Undaunted by an economic outlook that is anything but lyrical, Silicon Valley is looking for a poet laureate. He or she will be expected to not only write, but also work to make poetry more accessible to people in their everyday lives.
/ Source: The Associated Press

Undaunted by an economic outlook that is anything but lyrical, officials are looking for a poet laureate to sing Silicon Valley electric.

The idea of granting a little poetic license began before the economy took a nose-dive last fall. But the board decided to go ahead.

“It does feel like a very positive move,” said Liz Kniss, president of the Santa Clara County Board of Supervisors. “We said we should have something that really does act as a counterpoint to this financial crisis that we're in.”

Officials are looking to get their words' worth out of the new laureate. They're paying a small $4,000 stipend for the two-year post, using money from hotel taxes that already is dedicated to supporting the arts.

Candidates, who must be published poets and five-year residents of the county, will be expected to do more than come up with the write stuff.
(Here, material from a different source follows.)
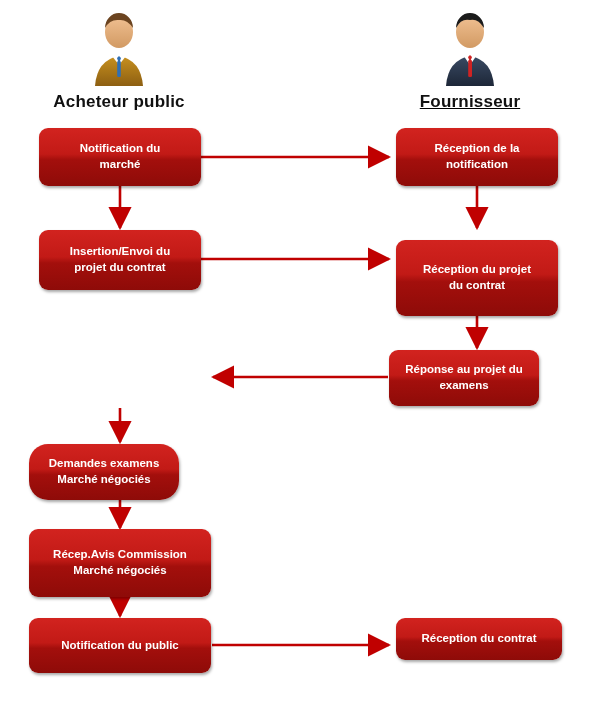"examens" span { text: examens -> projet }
One of the new laureate's duties will be to undertake a project to make poetry more available and accessible to people in their everyday lives.

High-tech and high art might not seem like natural soul mates, but Kniss said a surprising number of people cherish a well-turned phrase.
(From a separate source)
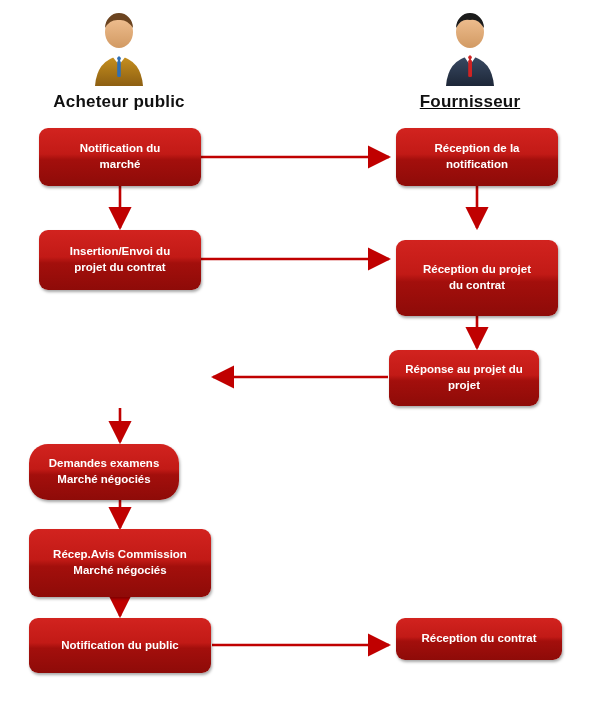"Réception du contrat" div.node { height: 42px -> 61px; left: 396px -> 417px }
“I was really stunned to find that every one of my colleagues (on the board) had a favorite poem that they could literally recite on the spot,” she said. “Almost everyone remembers a poem from their childhood if not more recently.”
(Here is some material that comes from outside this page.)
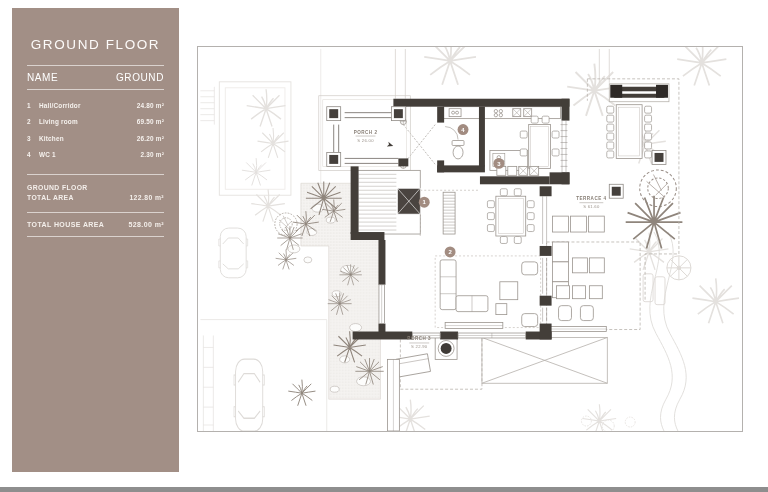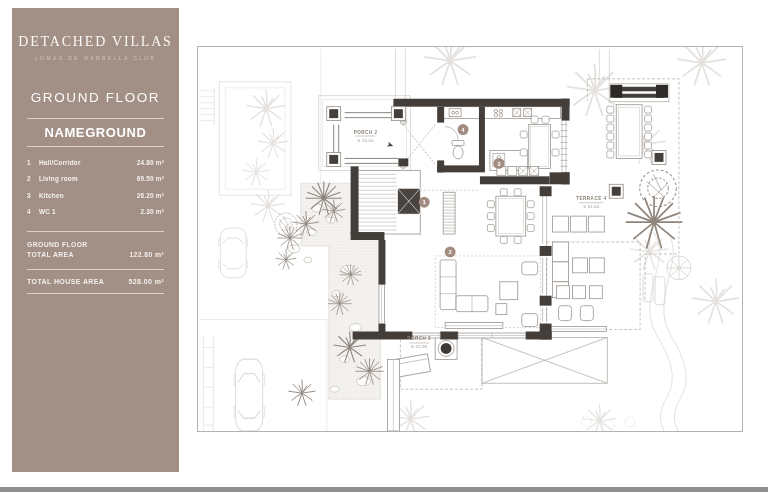"DETACHED VILLAS" div.brand { html: <div> <div>DETACHED VILLAS</div> <div>LOMAS DE MARBELLA CLUB</div> </div> -> none }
A binary bard sounds like a good plan to former U.S. poet laureate Robert Hass.

“Having poets around who are thinking about language, especially in places that have to do with communication and also with invention is a terrific idea,” said Hass, who teaches at the University of California, Berkeley. “Poets are always trying to invent in all forms of language.”

As national poet laureate, Hass, who won a Pulitzer Prize for poetry last year, said his job included giving readings, curating a literary series, lecturing and making a fair amount of small talk “around cubes of cheddar cheese on toothpicks afterward.”

Essentially, he served as “a kind of spokesman for American writing and for world writing and the imagination — for literacy.”

Silicon Valley's new poet laureate is expected to take up duties this spring, looking for rhyme and reason in an uncertain world.

Although things aren't as bad here as in the dot-com bust of the early 2000s, a number of companies have announced job cuts including Intel Inc., Sun Microsystems Inc., and Hewlett-Packard Co., and San Jose city officials are drawing up plans to cope with projected deficits.

Kniss looks at the chaotic economy as having elements of “the best of times and the worst of times,” quoting the ever-lyrical Charles Dickens, "but I'm absolutely delighted that we've gone ahead with this."